Start of Block

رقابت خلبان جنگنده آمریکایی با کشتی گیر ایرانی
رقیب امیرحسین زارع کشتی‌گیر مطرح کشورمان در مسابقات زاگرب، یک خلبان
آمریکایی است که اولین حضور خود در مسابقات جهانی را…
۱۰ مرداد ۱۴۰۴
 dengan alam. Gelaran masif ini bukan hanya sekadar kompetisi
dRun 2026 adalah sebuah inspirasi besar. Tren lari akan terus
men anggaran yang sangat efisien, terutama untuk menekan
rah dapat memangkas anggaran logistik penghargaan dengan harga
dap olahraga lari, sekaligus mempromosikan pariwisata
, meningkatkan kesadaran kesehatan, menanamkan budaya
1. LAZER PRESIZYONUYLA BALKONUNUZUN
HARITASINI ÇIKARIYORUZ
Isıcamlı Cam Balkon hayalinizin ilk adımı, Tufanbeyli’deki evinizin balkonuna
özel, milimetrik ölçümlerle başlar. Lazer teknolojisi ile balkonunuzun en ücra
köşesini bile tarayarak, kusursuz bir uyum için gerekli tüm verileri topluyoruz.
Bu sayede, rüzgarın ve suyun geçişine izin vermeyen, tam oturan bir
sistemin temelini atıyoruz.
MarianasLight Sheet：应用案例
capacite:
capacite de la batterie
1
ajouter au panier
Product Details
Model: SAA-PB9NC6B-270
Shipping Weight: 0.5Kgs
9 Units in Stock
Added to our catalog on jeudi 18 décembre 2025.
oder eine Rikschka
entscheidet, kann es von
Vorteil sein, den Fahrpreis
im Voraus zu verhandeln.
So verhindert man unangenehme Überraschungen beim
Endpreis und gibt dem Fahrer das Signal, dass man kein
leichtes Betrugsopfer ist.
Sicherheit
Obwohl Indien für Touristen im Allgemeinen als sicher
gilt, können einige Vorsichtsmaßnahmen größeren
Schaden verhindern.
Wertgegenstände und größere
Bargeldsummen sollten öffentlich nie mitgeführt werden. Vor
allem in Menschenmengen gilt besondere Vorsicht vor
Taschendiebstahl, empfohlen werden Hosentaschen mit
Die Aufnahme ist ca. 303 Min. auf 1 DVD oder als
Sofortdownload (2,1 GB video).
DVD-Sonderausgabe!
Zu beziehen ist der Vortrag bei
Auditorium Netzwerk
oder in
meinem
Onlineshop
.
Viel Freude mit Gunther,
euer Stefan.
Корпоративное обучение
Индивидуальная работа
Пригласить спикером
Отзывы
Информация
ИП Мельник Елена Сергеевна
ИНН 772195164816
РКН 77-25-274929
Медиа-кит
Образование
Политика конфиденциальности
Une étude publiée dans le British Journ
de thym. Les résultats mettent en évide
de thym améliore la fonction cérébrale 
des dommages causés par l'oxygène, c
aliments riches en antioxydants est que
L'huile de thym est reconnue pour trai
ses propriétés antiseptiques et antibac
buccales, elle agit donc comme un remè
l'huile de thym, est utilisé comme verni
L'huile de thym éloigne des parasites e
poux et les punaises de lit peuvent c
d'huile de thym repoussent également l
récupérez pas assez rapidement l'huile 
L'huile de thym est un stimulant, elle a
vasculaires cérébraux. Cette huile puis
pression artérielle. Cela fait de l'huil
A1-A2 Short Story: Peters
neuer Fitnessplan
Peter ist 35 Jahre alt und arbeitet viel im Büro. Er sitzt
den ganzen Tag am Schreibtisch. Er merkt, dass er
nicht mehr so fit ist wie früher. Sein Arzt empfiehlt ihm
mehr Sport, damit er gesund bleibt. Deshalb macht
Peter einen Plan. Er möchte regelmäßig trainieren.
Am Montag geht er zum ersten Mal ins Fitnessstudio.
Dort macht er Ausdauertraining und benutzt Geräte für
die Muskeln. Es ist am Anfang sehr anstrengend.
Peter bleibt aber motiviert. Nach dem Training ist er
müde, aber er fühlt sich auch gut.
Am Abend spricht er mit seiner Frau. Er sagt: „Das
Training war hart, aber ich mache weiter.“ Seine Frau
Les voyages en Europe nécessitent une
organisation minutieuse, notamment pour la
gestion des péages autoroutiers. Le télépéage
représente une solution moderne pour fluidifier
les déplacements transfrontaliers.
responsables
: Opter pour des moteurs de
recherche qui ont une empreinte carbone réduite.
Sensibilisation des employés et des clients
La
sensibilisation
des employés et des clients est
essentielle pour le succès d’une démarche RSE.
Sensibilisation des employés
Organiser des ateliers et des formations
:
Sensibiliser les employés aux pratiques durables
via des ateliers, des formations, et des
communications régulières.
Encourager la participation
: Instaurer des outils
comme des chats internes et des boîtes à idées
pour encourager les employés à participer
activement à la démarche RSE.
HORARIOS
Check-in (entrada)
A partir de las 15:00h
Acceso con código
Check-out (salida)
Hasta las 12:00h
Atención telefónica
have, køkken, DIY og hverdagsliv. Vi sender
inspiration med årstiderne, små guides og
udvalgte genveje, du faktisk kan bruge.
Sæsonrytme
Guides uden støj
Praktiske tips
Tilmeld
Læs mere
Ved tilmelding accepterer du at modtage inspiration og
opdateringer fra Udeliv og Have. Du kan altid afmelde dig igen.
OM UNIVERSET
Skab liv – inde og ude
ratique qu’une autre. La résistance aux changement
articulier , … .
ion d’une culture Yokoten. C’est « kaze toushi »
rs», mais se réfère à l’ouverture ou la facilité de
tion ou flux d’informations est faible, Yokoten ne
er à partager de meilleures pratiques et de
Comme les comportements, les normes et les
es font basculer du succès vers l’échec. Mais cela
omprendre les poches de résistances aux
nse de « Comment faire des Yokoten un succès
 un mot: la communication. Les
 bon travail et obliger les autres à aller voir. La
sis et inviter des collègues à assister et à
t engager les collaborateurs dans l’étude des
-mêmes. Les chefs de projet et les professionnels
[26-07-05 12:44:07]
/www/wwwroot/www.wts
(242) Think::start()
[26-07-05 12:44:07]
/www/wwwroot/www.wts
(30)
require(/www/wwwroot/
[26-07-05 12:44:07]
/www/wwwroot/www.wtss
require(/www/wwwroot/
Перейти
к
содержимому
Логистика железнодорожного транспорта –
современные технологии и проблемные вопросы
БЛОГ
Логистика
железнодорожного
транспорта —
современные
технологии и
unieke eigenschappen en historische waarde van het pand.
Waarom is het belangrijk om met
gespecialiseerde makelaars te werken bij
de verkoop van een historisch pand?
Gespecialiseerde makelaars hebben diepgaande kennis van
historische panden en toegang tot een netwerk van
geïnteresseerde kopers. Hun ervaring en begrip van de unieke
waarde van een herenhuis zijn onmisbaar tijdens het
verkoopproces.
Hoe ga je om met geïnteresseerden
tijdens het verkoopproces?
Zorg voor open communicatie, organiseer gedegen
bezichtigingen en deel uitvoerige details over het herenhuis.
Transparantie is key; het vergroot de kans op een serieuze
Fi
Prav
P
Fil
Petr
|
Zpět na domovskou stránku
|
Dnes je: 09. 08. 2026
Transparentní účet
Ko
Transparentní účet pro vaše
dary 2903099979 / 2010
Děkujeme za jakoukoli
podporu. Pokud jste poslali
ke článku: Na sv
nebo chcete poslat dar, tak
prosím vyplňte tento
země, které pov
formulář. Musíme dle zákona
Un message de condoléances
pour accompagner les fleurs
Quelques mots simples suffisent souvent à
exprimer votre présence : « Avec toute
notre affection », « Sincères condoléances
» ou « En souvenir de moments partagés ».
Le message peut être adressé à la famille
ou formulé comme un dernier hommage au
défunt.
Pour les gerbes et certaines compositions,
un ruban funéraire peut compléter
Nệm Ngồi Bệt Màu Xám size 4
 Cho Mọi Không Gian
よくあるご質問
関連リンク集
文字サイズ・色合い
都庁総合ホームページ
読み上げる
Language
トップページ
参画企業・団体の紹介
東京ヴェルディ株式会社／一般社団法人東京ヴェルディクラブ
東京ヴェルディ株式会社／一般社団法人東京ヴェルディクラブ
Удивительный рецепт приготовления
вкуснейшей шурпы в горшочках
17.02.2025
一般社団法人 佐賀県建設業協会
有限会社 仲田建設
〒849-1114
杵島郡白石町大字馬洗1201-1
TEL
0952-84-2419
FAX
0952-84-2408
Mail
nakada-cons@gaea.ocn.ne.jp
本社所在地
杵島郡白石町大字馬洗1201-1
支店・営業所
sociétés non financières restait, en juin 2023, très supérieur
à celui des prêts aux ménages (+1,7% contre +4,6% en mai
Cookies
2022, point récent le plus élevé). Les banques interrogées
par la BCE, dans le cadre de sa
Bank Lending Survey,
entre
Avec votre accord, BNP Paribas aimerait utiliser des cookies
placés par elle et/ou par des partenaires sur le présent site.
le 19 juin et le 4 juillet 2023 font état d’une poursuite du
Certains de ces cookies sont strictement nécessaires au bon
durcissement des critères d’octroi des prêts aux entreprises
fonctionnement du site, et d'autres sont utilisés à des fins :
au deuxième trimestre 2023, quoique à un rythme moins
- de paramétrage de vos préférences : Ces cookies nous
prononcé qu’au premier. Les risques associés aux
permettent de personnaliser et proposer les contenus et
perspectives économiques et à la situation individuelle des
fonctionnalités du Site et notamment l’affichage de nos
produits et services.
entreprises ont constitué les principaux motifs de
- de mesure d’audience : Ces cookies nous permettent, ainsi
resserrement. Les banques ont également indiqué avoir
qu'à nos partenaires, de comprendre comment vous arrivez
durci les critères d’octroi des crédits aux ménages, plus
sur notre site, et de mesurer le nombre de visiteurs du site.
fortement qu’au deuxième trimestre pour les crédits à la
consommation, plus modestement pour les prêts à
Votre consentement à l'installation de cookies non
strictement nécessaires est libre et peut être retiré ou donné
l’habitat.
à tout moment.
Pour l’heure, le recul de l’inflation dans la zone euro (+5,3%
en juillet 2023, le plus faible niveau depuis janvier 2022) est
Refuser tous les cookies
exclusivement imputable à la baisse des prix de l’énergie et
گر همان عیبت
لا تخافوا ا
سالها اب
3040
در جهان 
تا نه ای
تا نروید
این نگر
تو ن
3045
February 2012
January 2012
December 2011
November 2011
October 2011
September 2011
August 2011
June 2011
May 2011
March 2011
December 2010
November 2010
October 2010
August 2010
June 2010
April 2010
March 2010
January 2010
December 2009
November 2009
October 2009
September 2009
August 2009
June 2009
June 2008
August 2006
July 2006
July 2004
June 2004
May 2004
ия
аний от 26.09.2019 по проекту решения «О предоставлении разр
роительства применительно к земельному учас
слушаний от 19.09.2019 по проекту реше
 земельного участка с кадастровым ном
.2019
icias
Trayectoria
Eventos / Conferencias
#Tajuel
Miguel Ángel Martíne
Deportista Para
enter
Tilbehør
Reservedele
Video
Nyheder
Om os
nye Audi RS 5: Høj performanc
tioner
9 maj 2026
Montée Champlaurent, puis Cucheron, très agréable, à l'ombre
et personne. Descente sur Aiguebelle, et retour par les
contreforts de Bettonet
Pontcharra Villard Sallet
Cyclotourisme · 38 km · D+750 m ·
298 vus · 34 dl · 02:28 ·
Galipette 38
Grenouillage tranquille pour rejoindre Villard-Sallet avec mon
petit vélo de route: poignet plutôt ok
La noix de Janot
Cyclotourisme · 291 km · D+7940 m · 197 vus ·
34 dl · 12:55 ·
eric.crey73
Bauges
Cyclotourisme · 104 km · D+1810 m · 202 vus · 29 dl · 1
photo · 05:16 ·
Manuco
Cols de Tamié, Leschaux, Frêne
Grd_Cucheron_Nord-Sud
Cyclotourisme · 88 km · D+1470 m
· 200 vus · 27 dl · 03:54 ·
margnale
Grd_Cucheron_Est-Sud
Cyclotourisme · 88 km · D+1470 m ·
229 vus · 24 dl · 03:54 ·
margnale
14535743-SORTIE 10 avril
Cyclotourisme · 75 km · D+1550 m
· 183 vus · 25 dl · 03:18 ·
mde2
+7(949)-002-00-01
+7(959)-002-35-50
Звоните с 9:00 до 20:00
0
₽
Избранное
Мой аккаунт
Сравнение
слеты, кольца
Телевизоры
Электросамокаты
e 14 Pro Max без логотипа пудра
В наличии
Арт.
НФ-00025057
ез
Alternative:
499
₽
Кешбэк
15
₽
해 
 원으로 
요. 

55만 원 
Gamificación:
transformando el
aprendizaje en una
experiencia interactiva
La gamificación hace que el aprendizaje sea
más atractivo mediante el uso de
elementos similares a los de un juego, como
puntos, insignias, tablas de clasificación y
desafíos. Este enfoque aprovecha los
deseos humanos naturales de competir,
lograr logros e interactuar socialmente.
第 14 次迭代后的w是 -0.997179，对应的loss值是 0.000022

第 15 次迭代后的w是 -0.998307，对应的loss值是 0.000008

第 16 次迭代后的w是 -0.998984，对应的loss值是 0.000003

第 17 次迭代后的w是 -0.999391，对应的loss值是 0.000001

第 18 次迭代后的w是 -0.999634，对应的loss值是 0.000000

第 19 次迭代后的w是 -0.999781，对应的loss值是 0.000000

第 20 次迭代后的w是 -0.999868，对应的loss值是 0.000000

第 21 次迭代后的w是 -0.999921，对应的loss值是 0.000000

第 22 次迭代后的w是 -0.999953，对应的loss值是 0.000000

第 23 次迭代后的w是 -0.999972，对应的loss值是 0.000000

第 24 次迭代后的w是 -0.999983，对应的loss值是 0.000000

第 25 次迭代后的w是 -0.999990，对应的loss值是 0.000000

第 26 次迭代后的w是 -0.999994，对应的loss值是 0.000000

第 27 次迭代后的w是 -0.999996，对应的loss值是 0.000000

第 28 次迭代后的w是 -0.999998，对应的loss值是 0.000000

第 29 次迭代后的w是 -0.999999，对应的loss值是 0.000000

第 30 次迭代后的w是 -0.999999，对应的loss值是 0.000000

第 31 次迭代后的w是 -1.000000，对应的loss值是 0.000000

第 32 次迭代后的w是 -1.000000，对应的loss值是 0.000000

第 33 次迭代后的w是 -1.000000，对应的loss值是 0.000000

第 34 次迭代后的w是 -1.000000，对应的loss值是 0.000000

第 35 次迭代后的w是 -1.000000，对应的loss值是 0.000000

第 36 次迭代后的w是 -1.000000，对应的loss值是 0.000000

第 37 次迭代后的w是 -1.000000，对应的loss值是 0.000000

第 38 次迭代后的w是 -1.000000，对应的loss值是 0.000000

End of Block

## WORK ITEM
The line containing "Isıcamlı Cam Balkon" marks the end. Please print exactly every line from the top of the data to it, both included, and nothing more.

## WRITTEN SOLUTION
رقابت خلبان جنگنده آمریکایی با کشتی گیر ایرانی
رقیب امیرحسین زارع کشتی‌گیر مطرح کشورمان در مسابقات زاگرب، یک خلبان
آمریکایی است که اولین حضور خود در مسابقات جهانی را…
۱۰ مرداد ۱۴۰۴
 dengan alam. Gelaran masif ini bukan hanya sekadar kompetisi
dRun 2026 adalah sebuah inspirasi besar. Tren lari akan terus
men anggaran yang sangat efisien, terutama untuk menekan
rah dapat memangkas anggaran logistik penghargaan dengan harga
dap olahraga lari, sekaligus mempromosikan pariwisata
, meningkatkan kesadaran kesehatan, menanamkan budaya
1. LAZER PRESIZYONUYLA BALKONUNUZUN
HARITASINI ÇIKARIYORUZ
Isıcamlı Cam Balkon hayalinizin ilk adımı, Tufanbeyli’deki evinizin balkonuna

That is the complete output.